[Excerpts from a dataset]
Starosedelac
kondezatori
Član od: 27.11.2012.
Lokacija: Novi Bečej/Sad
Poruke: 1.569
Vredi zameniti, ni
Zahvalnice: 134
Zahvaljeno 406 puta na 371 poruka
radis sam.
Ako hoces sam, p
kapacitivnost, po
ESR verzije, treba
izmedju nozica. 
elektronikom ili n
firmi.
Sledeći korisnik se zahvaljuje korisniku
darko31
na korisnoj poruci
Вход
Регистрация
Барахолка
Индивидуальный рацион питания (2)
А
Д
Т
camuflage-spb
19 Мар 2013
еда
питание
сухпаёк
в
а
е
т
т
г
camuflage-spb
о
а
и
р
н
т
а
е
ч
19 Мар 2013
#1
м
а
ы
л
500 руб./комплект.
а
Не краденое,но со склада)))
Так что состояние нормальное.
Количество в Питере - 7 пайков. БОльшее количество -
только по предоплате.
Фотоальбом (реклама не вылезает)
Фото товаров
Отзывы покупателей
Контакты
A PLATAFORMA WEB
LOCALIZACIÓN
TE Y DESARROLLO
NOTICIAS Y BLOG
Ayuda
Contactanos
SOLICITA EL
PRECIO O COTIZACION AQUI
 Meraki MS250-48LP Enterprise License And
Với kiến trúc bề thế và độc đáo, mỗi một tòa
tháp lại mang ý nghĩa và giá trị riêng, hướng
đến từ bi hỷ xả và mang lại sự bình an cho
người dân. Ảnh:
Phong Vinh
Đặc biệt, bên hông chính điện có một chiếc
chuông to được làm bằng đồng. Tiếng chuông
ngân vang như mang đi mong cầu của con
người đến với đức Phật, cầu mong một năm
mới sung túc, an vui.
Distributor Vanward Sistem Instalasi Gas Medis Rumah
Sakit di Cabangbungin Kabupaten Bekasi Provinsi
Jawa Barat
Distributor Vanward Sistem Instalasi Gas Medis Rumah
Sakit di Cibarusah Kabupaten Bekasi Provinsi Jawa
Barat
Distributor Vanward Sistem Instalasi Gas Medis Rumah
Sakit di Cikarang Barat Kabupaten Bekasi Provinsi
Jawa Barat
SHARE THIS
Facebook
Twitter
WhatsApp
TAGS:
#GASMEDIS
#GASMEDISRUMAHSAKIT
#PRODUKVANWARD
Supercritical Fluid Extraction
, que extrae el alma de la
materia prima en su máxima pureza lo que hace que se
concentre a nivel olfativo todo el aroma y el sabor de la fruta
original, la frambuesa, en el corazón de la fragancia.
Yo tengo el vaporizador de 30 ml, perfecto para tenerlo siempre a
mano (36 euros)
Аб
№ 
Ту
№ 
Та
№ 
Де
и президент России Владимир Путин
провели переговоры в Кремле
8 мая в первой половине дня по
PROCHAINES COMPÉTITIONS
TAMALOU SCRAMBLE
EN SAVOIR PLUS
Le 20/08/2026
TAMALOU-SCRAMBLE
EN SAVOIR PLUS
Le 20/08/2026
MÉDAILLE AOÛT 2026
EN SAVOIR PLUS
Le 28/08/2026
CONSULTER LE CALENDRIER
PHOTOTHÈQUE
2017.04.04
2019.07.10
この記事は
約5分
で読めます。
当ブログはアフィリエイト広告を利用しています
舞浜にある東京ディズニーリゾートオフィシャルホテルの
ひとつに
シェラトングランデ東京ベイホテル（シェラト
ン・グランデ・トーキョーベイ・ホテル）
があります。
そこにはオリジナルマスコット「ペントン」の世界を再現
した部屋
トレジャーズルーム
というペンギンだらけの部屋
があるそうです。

Instructions to follow: Find every line above that contains the word "TAMALOU", and return each one.

Completed exercise:
TAMALOU SCRAMBLE
TAMALOU-SCRAMBLE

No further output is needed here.